Die in Xining diskutierten Themen sind von zentraler Bedeutung, doch die meisten westlichen Medien berichteten nichts über die Konferenz. Und was noch erschreckender ist, sogar Gelehrte für tibetischen Buddhismus scheinen sich der Bedeutung der Zusammenkunft nicht bewußt zu sein. Jeder, der sich für den tibetischen Buddhismus interessiert, sollte die wahren Implikationen dieser Sinisierungsstrategie verstehen. Ihr Ziel ist nichts weniger als die Demolierung einer Sprache, die von den tibetischen monastischen und Laien-Gemeinschaften seit über einem Jahrtausend bewahrt wurde.

Diese Kampagne würde einen wesentlichen Bestandteil der tibetischen Kultur in Gefahr bringen, indem jedem einzelnen Tibeter die für unser Erbe zentralen Texte unzugänglich gemacht werden. Ich erinnere mich, wie ich als Kind den auf Tibetisch betenden Mönchen lauschte. Wenn diese Politik erst einmal greift, dann werden die Kinder in meinem Dorf ihre Sprache niemals mehr hören. Meine drei Neffen und zwei Onkel, die lokalen Klöstern in unserer Gegend angehören, wären ebenfalls sehr betroffen. Meine Großeltern und ihre Vorfahren hätten sich nie vorstellen können, Gebete auf Chinesisch zu rezitieren oder Sutras auf Chinesisch zu lesen.
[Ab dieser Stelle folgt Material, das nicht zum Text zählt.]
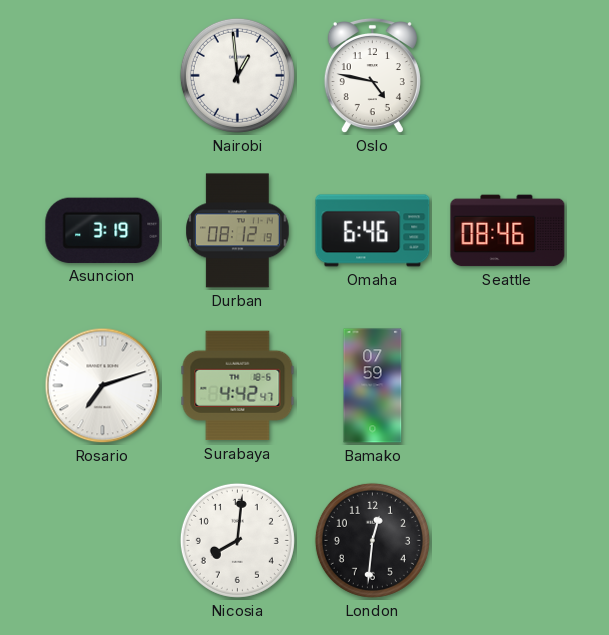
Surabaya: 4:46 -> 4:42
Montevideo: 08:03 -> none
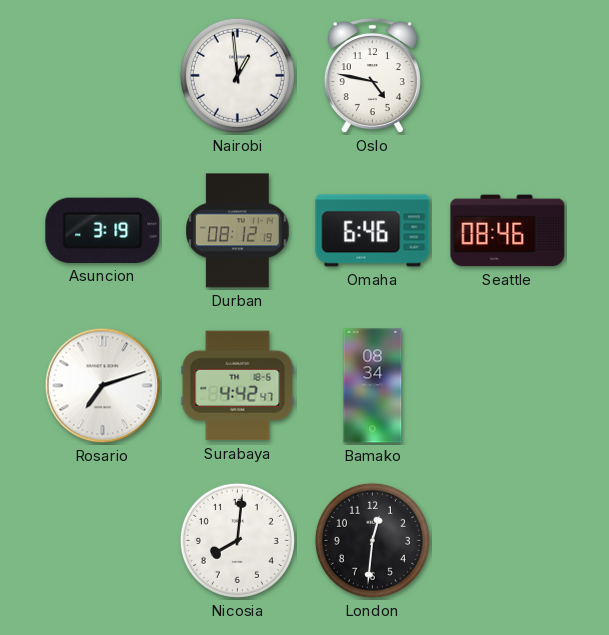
Bamako: 07:59 -> 08:34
Einige werden das Projekt der Übersetzung buddhistischer Texte ins Chinesische vielleicht als ein bloßes Experiment verstehen. Schaut man sich jedoch die Geschichte der repressivsten und schädlichsten politischen Maßnahmen und Verordnungen der kommunistischen Partei an, dann begannen sie oft als scheinbar harmlose „Experimente“. Wenn die Zentralregierung merkt, daß diese Praxis funktioniert, warum sollte sie sie dann nicht in größerem Maßstab einsetzen? Man sollte nicht glauben, daß dieses jüngste Projekt nicht zu noch größerer Unterdrückung führen wird.

Pekings Feldzug gegen den tibetischen Buddhismus hat drei Ziele: die tibetische Lehre durch die Übersetzung der heiligen Texte ins Chinesische direkt kontrollieren zu können, den tibetischen Buddhismus in einen chinesischen Buddhismus zu verwandeln und mit dem florierenden tibetischen Buddhismus im Westen in Wettstreit zu treten. In Abwesenheit eines vereinten Widerstands gegen Chinas jüngste Bestrebungen geht die Welt das Risiko ein, die Vitalität der tibetischen Sprache als ein Medium des kulturellen Gedächtnisses und der Gelehrsamkeit, ja sogar das aufs Spiel zu setzen, was die eigentliche Existenz des tibetisch-buddhistischen Mönchstums ausmacht.

Dhondup Rekjong ist ein tibetischer Stipendiat und Doktorand in religiösen Studien an der Northwestern University in Illinois.